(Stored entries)
# # # # #
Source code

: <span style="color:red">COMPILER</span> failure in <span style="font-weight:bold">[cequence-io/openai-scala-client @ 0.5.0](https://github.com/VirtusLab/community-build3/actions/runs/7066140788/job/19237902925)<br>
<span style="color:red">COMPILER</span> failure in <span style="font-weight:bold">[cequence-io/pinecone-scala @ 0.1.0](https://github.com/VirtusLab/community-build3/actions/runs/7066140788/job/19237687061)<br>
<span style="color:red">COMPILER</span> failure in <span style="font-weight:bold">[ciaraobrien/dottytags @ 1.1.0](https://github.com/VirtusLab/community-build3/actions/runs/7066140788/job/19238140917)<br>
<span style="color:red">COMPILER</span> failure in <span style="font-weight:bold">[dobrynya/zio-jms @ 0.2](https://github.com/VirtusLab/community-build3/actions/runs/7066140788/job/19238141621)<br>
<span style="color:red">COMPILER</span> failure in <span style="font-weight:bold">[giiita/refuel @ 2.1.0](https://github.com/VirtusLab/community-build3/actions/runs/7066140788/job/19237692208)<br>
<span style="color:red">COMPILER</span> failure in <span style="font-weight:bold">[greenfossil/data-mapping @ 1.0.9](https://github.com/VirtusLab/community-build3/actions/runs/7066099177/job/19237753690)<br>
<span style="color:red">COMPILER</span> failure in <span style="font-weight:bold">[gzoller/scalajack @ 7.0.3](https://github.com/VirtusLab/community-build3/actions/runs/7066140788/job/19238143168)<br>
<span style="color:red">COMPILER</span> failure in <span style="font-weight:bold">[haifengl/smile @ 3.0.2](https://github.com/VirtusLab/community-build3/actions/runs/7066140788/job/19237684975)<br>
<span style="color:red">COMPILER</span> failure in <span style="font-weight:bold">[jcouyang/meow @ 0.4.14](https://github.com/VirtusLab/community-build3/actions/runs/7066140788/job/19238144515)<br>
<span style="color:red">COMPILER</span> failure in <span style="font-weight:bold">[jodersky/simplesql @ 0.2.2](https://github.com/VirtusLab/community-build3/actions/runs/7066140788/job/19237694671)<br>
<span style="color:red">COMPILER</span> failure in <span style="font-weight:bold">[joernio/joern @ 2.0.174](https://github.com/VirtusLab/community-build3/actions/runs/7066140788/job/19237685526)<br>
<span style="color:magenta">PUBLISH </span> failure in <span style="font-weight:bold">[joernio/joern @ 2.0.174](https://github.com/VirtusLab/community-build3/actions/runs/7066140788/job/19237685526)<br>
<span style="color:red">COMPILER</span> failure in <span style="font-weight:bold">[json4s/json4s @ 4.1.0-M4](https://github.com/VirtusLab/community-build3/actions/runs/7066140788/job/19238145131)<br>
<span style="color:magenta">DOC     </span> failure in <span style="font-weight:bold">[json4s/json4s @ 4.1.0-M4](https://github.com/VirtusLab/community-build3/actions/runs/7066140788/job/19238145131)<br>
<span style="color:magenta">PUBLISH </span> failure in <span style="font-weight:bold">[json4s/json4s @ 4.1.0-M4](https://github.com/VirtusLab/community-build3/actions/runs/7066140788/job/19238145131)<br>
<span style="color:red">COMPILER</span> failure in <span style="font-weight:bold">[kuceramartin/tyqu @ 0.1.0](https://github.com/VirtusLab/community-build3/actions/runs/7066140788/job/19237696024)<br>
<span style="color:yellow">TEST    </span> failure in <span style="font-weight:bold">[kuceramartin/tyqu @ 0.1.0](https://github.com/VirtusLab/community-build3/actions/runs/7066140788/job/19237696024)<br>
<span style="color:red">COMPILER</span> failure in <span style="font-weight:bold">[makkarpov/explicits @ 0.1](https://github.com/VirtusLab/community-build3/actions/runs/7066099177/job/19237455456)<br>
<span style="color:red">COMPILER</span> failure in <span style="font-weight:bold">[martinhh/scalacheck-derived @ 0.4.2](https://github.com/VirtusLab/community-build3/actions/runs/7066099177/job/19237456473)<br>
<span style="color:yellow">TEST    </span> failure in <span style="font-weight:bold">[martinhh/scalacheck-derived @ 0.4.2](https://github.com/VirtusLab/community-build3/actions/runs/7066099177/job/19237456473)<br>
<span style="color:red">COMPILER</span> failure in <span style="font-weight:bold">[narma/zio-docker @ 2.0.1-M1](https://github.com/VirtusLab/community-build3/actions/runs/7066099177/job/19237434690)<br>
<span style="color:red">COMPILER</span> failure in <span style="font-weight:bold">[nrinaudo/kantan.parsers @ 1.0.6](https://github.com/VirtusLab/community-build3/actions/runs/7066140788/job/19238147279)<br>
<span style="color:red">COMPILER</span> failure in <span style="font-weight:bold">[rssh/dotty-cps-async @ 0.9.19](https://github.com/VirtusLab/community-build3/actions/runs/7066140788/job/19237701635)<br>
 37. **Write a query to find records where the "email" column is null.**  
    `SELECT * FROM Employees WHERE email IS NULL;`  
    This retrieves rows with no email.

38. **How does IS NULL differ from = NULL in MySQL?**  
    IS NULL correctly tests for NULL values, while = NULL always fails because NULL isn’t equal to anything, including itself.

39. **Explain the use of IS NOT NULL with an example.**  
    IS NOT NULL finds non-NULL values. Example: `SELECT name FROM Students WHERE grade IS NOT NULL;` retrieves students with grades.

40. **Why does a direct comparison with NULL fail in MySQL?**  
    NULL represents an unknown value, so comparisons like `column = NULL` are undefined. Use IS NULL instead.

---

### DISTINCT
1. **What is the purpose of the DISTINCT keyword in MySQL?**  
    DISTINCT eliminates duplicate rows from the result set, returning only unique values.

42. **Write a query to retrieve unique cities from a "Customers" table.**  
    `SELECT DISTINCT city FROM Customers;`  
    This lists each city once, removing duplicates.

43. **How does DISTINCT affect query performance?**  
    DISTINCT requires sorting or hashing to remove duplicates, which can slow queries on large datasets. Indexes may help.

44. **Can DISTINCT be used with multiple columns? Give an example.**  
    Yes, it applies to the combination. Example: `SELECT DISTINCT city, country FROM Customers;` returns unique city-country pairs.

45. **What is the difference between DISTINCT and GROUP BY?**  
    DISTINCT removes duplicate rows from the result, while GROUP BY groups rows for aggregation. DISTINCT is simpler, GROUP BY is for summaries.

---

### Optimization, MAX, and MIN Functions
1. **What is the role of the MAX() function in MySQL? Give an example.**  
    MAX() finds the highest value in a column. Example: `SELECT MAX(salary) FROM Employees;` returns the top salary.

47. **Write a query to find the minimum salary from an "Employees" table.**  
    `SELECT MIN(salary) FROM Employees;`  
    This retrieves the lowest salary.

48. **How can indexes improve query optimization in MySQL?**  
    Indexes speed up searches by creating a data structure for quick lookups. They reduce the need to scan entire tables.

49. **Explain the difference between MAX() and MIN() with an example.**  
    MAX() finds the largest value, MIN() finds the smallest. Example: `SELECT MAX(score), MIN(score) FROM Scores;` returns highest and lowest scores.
# # # # #
Task instructions
Copy all the records above precisely.

Final answer
Source code

: <span style="color:red">COMPILER</span> failure in <span style="font-weight:bold">[cequence-io/openai-scala-client @ 0.5.0](https://github.com/VirtusLab/community-build3/actions/runs/7066140788/job/19237902925)<br>
<span style="color:red">COMPILER</span> failure in <span style="font-weight:bold">[cequence-io/pinecone-scala @ 0.1.0](https://github.com/VirtusLab/community-build3/actions/runs/7066140788/job/19237687061)<br>
<span style="color:red">COMPILER</span> failure in <span style="font-weight:bold">[ciaraobrien/dottytags @ 1.1.0](https://github.com/VirtusLab/community-build3/actions/runs/7066140788/job/19238140917)<br>
<span style="color:red">COMPILER</span> failure in <span style="font-weight:bold">[dobrynya/zio-jms @ 0.2](https://github.com/VirtusLab/community-build3/actions/runs/7066140788/job/19238141621)<br>
<span style="color:red">COMPILER</span> failure in <span style="font-weight:bold">[giiita/refuel @ 2.1.0](https://github.com/VirtusLab/community-build3/actions/runs/7066140788/job/19237692208)<br>
<span style="color:red">COMPILER</span> failure in <span style="font-weight:bold">[greenfossil/data-mapping @ 1.0.9](https://github.com/VirtusLab/community-build3/actions/runs/7066099177/job/19237753690)<br>
<span style="color:red">COMPILER</span> failure in <span style="font-weight:bold">[gzoller/scalajack @ 7.0.3](https://github.com/VirtusLab/community-build3/actions/runs/7066140788/job/19238143168)<br>
<span style="color:red">COMPILER</span> failure in <span style="font-weight:bold">[haifengl/smile @ 3.0.2](https://github.com/VirtusLab/community-build3/actions/runs/7066140788/job/19237684975)<br>
<span style="color:red">COMPILER</span> failure in <span style="font-weight:bold">[jcouyang/meow @ 0.4.14](https://github.com/VirtusLab/community-build3/actions/runs/7066140788/job/19238144515)<br>
<span style="color:red">COMPILER</span> failure in <span style="font-weight:bold">[jodersky/simplesql @ 0.2.2](https://github.com/VirtusLab/community-build3/actions/runs/7066140788/job/19237694671)<br>
<span style="color:red">COMPILER</span> failure in <span style="font-weight:bold">[joernio/joern @ 2.0.174](https://github.com/VirtusLab/community-build3/actions/runs/7066140788/job/19237685526)<br>
<span style="color:magenta">PUBLISH </span> failure in <span style="font-weight:bold">[joernio/joern @ 2.0.174](https://github.com/VirtusLab/community-build3/actions/runs/7066140788/job/19237685526)<br>
<span style="color:red">COMPILER</span> failure in <span style="font-weight:bold">[json4s/json4s @ 4.1.0-M4](https://github.com/VirtusLab/community-build3/actions/runs/7066140788/job/19238145131)<br>
<span style="color:magenta">DOC     </span> failure in <span style="font-weight:bold">[json4s/json4s @ 4.1.0-M4](https://github.com/VirtusLab/community-build3/actions/runs/7066140788/job/19238145131)<br>
<span style="color:magenta">PUBLISH </span> failure in <span style="font-weight:bold">[json4s/json4s @ 4.1.0-M4](https://github.com/VirtusLab/community-build3/actions/runs/7066140788/job/19238145131)<br>
<span style="color:red">COMPILER</span> failure in <span style="font-weight:bold">[kuceramartin/tyqu @ 0.1.0](https://github.com/VirtusLab/community-build3/actions/runs/7066140788/job/19237696024)<br>
<span style="color:yellow">TEST    </span> failure in <span style="font-weight:bold">[kuceramartin/tyqu @ 0.1.0](https://github.com/VirtusLab/community-build3/actions/runs/7066140788/job/19237696024)<br>
<span style="color:red">COMPILER</span> failure in <span style="font-weight:bold">[makkarpov/explicits @ 0.1](https://github.com/VirtusLab/community-build3/actions/runs/7066099177/job/19237455456)<br>
<span style="color:red">COMPILER</span> failure in <span style="font-weight:bold">[martinhh/scalacheck-derived @ 0.4.2](https://github.com/VirtusLab/community-build3/actions/runs/7066099177/job/19237456473)<br>
<span style="color:yellow">TEST    </span> failure in <span style="font-weight:bold">[martinhh/scalacheck-derived @ 0.4.2](https://github.com/VirtusLab/community-build3/actions/runs/7066099177/job/19237456473)<br>
<span style="color:red">COMPILER</span> failure in <span style="font-weight:bold">[narma/zio-docker @ 2.0.1-M1](https://github.com/VirtusLab/community-build3/actions/runs/7066099177/job/19237434690)<br>
<span style="color:red">COMPILER</span> failure in <span style="font-weight:bold">[nrinaudo/kantan.parsers @ 1.0.6](https://github.com/VirtusLab/community-build3/actions/runs/7066140788/job/19238147279)<br>
<span style="color:red">COMPILER</span> failure in <span style="font-weight:bold">[rssh/dotty-cps-async @ 0.9.19](https://github.com/VirtusLab/community-build3/actions/runs/7066140788/job/19237701635)<br>
 37. **Write a query to find records where the "email" column is null.**  
    `SELECT * FROM Employees WHERE email IS NULL;`  
    This retrieves rows with no email.

38. **How does IS NULL differ from = NULL in MySQL?**  
    IS NULL correctly tests for NULL values, while = NULL always fails because NULL isn’t equal to anything, including itself.

39. **Explain the use of IS NOT NULL with an example.**  
    IS NOT NULL finds non-NULL values. Example: `SELECT name FROM Students WHERE grade IS NOT NULL;` retrieves students with grades.

40. **Why does a direct comparison with NULL fail in MySQL?**  
    NULL represents an unknown value, so comparisons like `column = NULL` are undefined. Use IS NULL instead.

---

### DISTINCT
1. **What is the purpose of the DISTINCT keyword in MySQL?**  
    DISTINCT eliminates duplicate rows from the result set, returning only unique values.

42. **Write a query to retrieve unique cities from a "Customers" table.**  
    `SELECT DISTINCT city FROM Customers;`  
    This lists each city once, removing duplicates.

43. **How does DISTINCT affect query performance?**  
    DISTINCT requires sorting or hashing to remove duplicates, which can slow queries on large datasets. Indexes may help.

44. **Can DISTINCT be used with multiple columns? Give an example.**  
    Yes, it applies to the combination. Example: `SELECT DISTINCT city, country FROM Customers;` returns unique city-country pairs.

45. **What is the difference between DISTINCT and GROUP BY?**  
    DISTINCT removes duplicate rows from the result, while GROUP BY groups rows for aggregation. DISTINCT is simpler, GROUP BY is for summaries.

---

### Optimization, MAX, and MIN Functions
1. **What is the role of the MAX() function in MySQL? Give an example.**  
    MAX() finds the highest value in a column. Example: `SELECT MAX(salary) FROM Employees;` returns the top salary.

47. **Write a query to find the minimum salary from an "Employees" table.**  
    `SELECT MIN(salary) FROM Employees;`  
    This retrieves the lowest salary.

48. **How can indexes improve query optimization in MySQL?**  
    Indexes speed up searches by creating a data structure for quick lookups. They reduce the need to scan entire tables.

49. **Explain the difference between MAX() and MIN() with an example.**  
    MAX() finds the largest value, MIN() finds the smallest. Example: `SELECT MAX(score), MIN(score) FROM Scores;` returns highest and lowest scores.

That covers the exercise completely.